Last year, during my first session as a state representative, Republicans in the House and Senate introduced the RTW bill. By fleeing to Illinois and staging an unprecedented five week walkout, House Democrats killed the legislation.
The bill was eventually tabled and assigned to a summer study committee where legislators met and held a series of public hearings on RTW over the summer and during the current legislative session. House and Senate members listened to over 25 hours of testimony by supporters and opponents of RTW.
In our district, I met extensively with the Chamber of Commerce, small business leaders, large manufacturers, union folks, and private citizens. The overwhelming majority of people I spoke with in District 75 opposed RTW, so I delved into the issue to understand the implications it would have on Indiana.
Proponents of the legislation argue that Hoosier workers should not be forced into signing a contract that requires union membership as a condition of employment. It is a federal law that an individual cannot be forced to join a union and also the Beck Act allows union workers to keep their dues from supporting a political party they oppose, however, that does not account for a union’s representation fees.
I strongly believe in a hands-off approach to private business. The decision of who a company can hire should not be made by the government, but by the business owner and the bargaining unit.
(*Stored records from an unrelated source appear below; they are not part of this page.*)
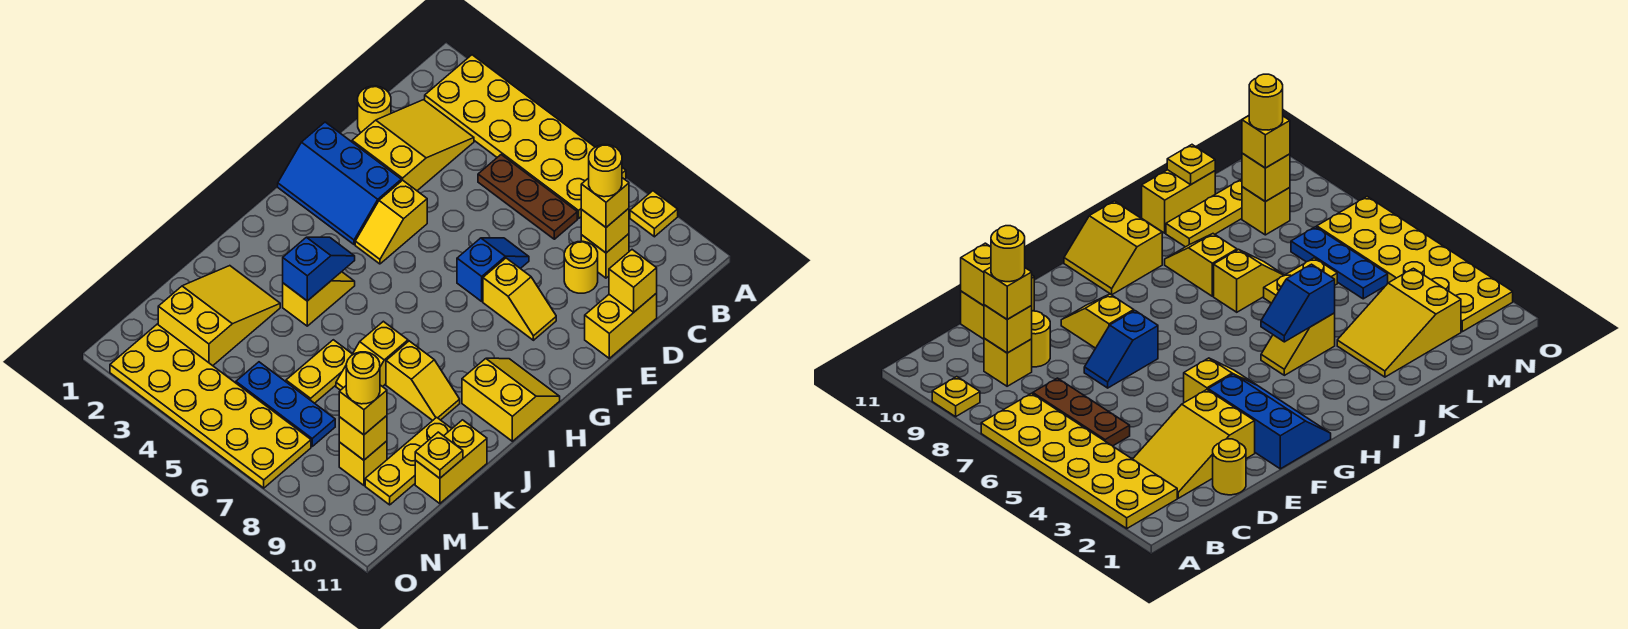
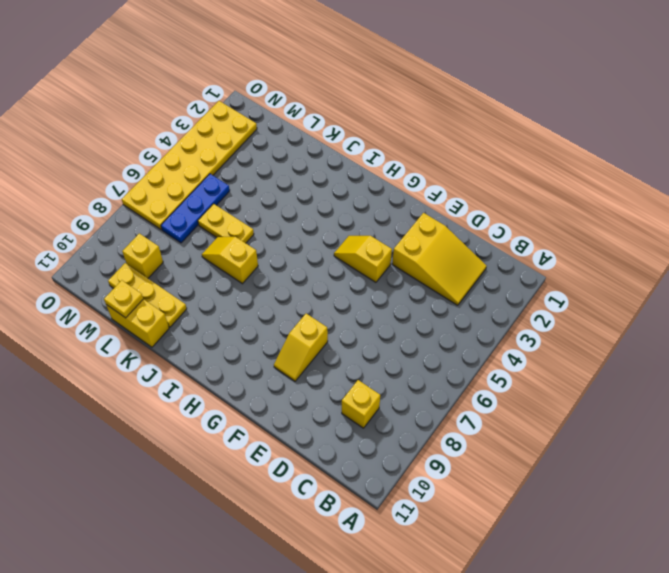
none -> yellow 2x6 plate [425,55,626,219]
none -> yellow 1x1 plate [630,191,678,237]
none -> brown 1x3 plate [478,155,577,239]
none -> yellow 1x1 round brick [358,86,391,132]

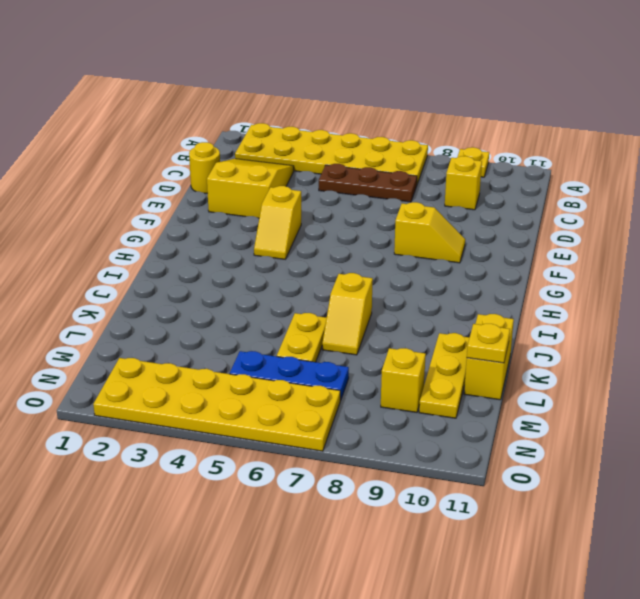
none -> yellow 1x1 round brick [564,241,598,293]
none -> yellow 1x2 brick [585,293,657,358]
none -> blue 1x2 slope [457,238,529,301]
none -> blue 2x3 slope [278,122,401,244]

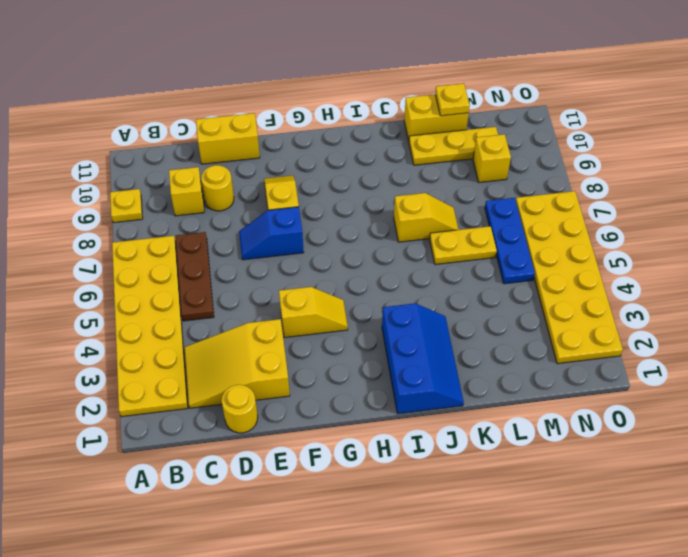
blue 2x3 slope [382,303,464,414] -> blue 2x3 slope moved to [278,122,401,244]
none -> yellow 2x2 slope [462,358,560,441]
none -> yellow 1x2 slope [283,272,355,326]
none -> yellow 1x2 slope [386,341,460,421]
none -> yellow 2x3 slope [158,266,280,366]

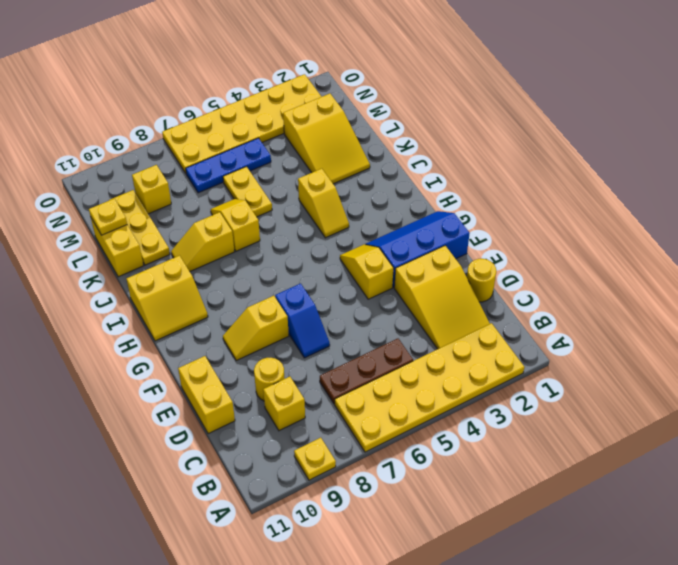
none -> yellow 1x1 brick [581,208,629,253]
none -> yellow 1x1 brick [609,250,657,312]
none -> blue 1x2 slope [283,237,355,301]
none -> yellow 1x1 brick [339,416,387,460]

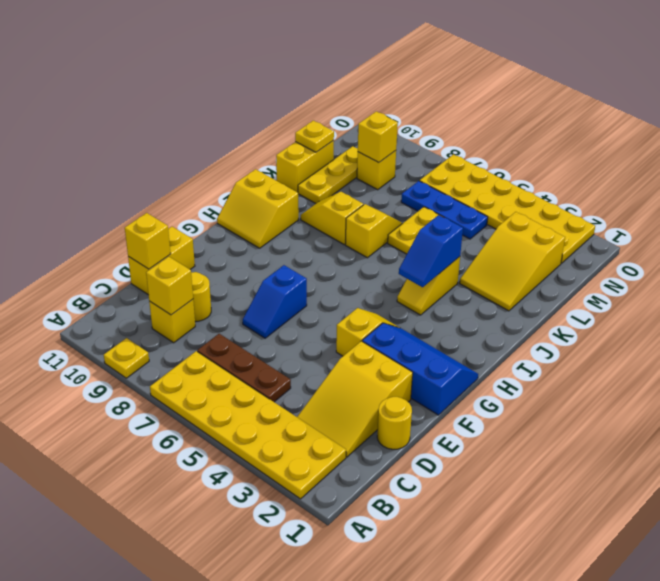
none -> yellow 1x2 slope [483,258,556,340]
none -> yellow 1x1 brick [581,178,629,227]
none -> yellow 1x1 brick [339,385,387,435]
none -> yellow 1x1 round brick [589,145,622,197]

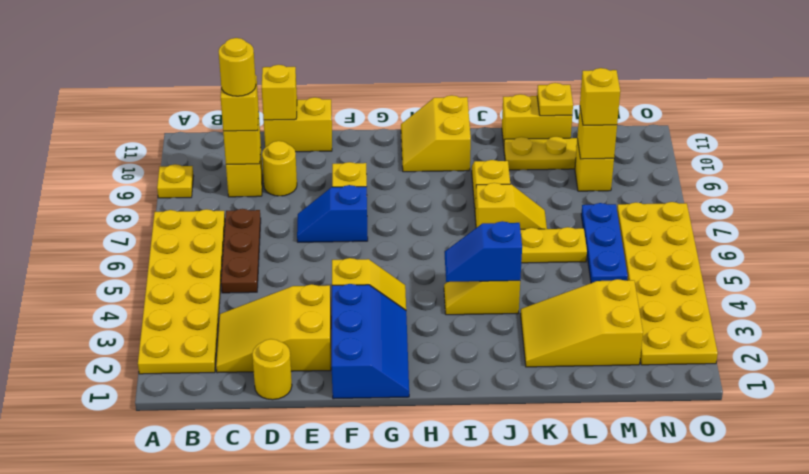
none -> yellow 1x1 round brick [346,352,380,404]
Business owners are putting up their money and assuming all of the risk; they should be able to manage their business as they see fit.
I am a firm advocate of a leaner, more efficient government, and I believe that one of the most urgent problems in this country is the ballooning of government. We should be working for fewer laws, not more, especially when there are no guarantees a law will work. While many economic experts testified that between 25-50 percent of businesses will not consider a non-RTW state, without any assurances that these businesses would definitely settle here I cannot support making a decision that interferes with private business.
As your elected representative, my first responsibility is to this district. In southwest Indiana we have 7 percent unemployment compared to the rest of the state’s 9 percent. While we still have a lot of work to do, I was not convinced that RTW would be the best solution to bring jobs to our community. If I represented a district with a higher unemployment percentage, as is the case for some of my Republican colleagues, I may feel like the chance of bringing jobs to Indiana is worth it. I’ve explained my position on RTW to the members of my caucus and we mutually respect the positions we have taken for our districts.
I hope this makes it clear why I opposed making Indiana a RTW state. I’ve spoken with many of you and heard the same thoughts. Just as I have during the debate of whether or not to make Indiana a RTW state, I will continue to listen to the constituents of District 75 and work to make the best decisions for southwest Indiana and the state as a whole.